INFORMATION SHOWN –

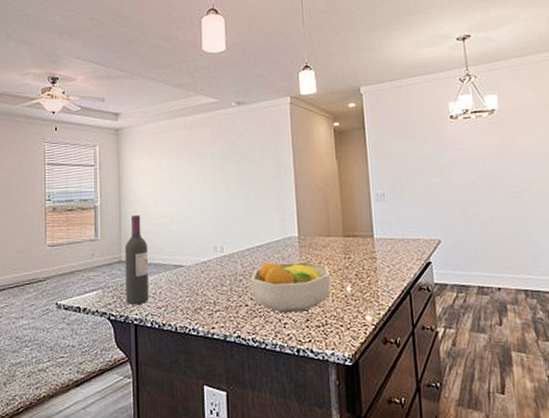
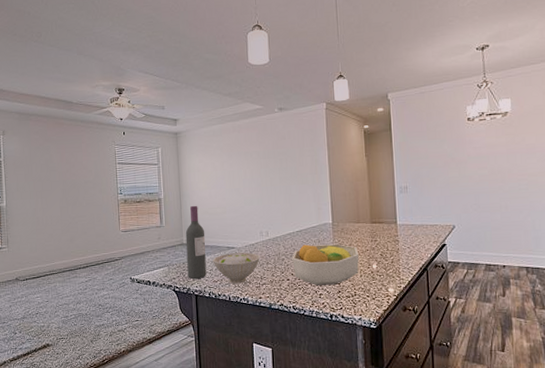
bowl: none [156,272,214,311] -> present [212,252,261,284]

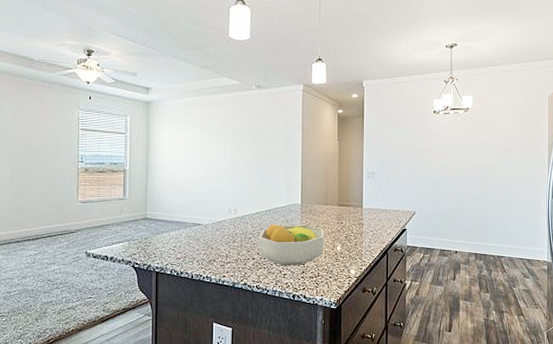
wine bottle: present [185,205,207,280] -> none [149,179,171,256]
bowl: present [212,252,261,284] -> none [177,230,227,262]

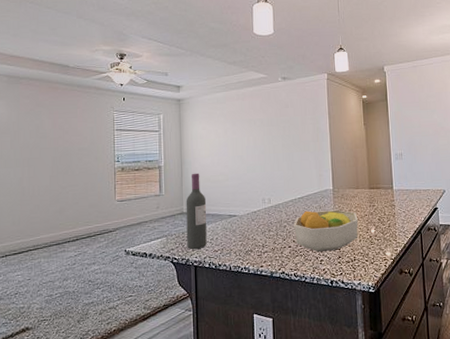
wine bottle: none [149,179,171,256] -> present [186,173,207,250]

WORK INSTRUCTION –
Where the line containing "wine bottle: present" appears in the data above, begin there and output every line through the last, exactly and without pictures.

RESULT FOR THIS EXERCISE –
wine bottle: present [185,205,207,280] -> none [149,179,171,256]
bowl: present [212,252,261,284] -> none [177,230,227,262]

wine bottle: none [149,179,171,256] -> present [186,173,207,250]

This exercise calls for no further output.